Search the material for the string "middle", then show every line where it turns up.

(Supplied data begins)

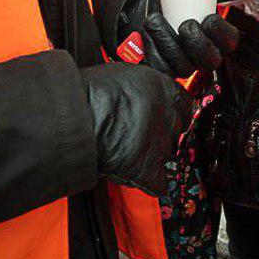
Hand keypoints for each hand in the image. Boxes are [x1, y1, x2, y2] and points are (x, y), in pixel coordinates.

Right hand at [84, 63, 192, 194]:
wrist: (75, 116)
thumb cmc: (87, 93)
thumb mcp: (119, 74)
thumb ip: (137, 87)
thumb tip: (134, 94)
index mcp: (159, 87)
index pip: (183, 102)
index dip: (174, 111)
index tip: (167, 116)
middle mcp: (164, 114)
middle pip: (175, 129)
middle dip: (161, 134)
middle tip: (141, 135)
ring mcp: (158, 142)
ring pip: (165, 154)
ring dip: (151, 156)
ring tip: (129, 152)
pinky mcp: (147, 167)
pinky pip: (159, 182)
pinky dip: (151, 184)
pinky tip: (140, 178)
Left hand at [140, 0, 250, 76]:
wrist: (150, 1)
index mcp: (217, 36)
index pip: (229, 42)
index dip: (222, 34)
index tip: (210, 18)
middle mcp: (202, 53)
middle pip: (210, 61)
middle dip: (198, 44)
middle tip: (186, 24)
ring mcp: (184, 62)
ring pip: (184, 67)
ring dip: (170, 43)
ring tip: (158, 21)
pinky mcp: (163, 66)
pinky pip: (161, 66)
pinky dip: (153, 46)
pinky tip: (150, 28)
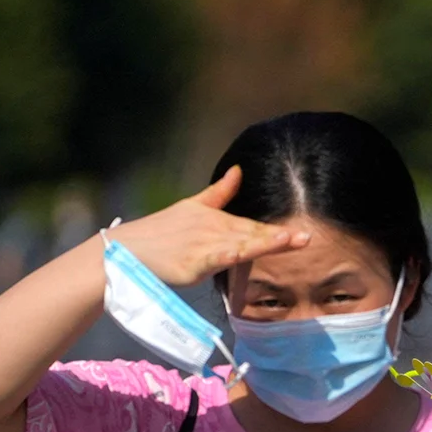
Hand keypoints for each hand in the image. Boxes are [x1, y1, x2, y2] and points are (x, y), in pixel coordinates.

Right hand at [106, 166, 310, 286]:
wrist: (125, 250)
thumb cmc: (159, 233)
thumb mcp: (191, 207)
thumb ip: (219, 193)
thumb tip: (238, 170)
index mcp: (215, 219)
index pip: (252, 227)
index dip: (278, 233)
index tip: (304, 235)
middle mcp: (212, 230)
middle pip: (251, 235)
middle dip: (278, 238)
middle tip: (306, 238)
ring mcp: (202, 245)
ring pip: (238, 245)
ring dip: (262, 243)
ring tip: (287, 241)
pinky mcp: (191, 262)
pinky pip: (213, 258)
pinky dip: (227, 255)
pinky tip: (242, 254)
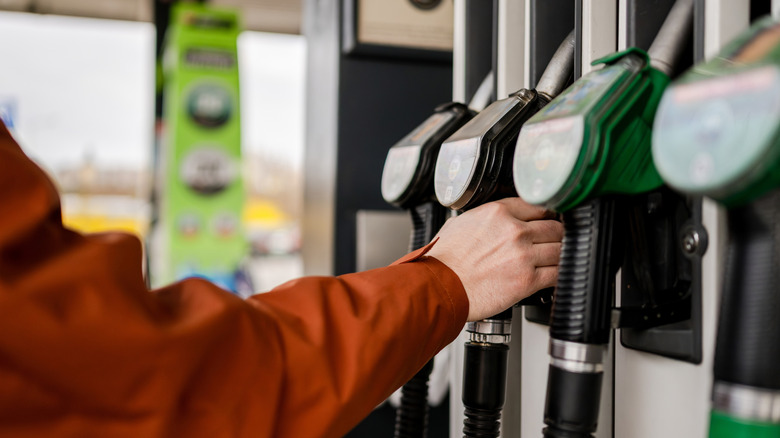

(Supplied data ends)

■ Answer box ■
middle mcp: (164, 114)
middle pip: (175, 129)
middle dip: (161, 134)
middle tip: (141, 135)
middle mcp: (202, 53)
middle pip: (210, 61)
middle dip: (198, 44)
middle tip: (186, 24)
middle mcp: (212, 230)
middle pip: (251, 235)
middle dip: (278, 238)
middle tip: (306, 238)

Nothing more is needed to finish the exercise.